Passage shown:
::::::
Here in the first line, the length of the array is given, and the number of test cases.

Step 1: Let us create our array of the length which is given to us and initialize it with 0’s.

Step 2: Run a loop for the test cases.

Step 3: For the first test case.          

i.e. between 1st and 3rd position add 6

Step 4: For the end test case       

 i.e. between 2nd and 5th position add 2.

Step 5: For the final i.e. 3rd test case add 5 between 1st and 4th position.

After doing this return the max value in the array.

Time Complexity

For creating an array with the length given & initialize with 0 →  O(length)

Running a loop – O(test case)

For each value in the loop, a loop for the range starting and ending and odd the corresponding values in the given range:       O(range)

Find the max in the array and return it  O(length)

Total time: O(length) + O(test case) O(range) + O(length)

Space Complexity: O(length)

Since time complexity matters a lot in competitive coding, It may produce Time Limit Exceeded (TLE).

Better Approach

Step 1: Let us create one array of the size (length + 1) which is given to us and initialize it with 0’s.

Step 2: Run a loop for the test cases.

For the 1st test case 

 Add 6 at position 1 and subtract 6 from partition (3 + 1) i.e. 4

 For the 2nd case   

 Add 2 at partition 2 and subtract 2 from partition (5 + 1) i.e. 6

 For the final test case

 Add 5 at partition 1 and subtract 5 from partition (4 + 1) i.e. 5

Step 3: Find the Max Cumulative sum of the list and return it.
::::::
Source data:
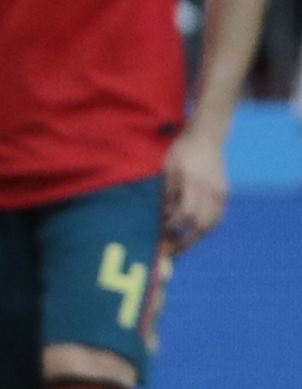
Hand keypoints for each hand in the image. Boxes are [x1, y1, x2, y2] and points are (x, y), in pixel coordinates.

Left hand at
::::::
Quote, word for word, the portion of the array-update text starting at "i.e. between 2nd" and ending at "0 →  O(length)".

Exercise result:
i.e. between 2nd and 5th position add 2.

Step 5: For the final i.e. 3rd test case add 5 between 1st and 4th position.

After doing this return the max value in the array.

Time Complexity

For creating an array with the length given & initialize with 0 →  O(length)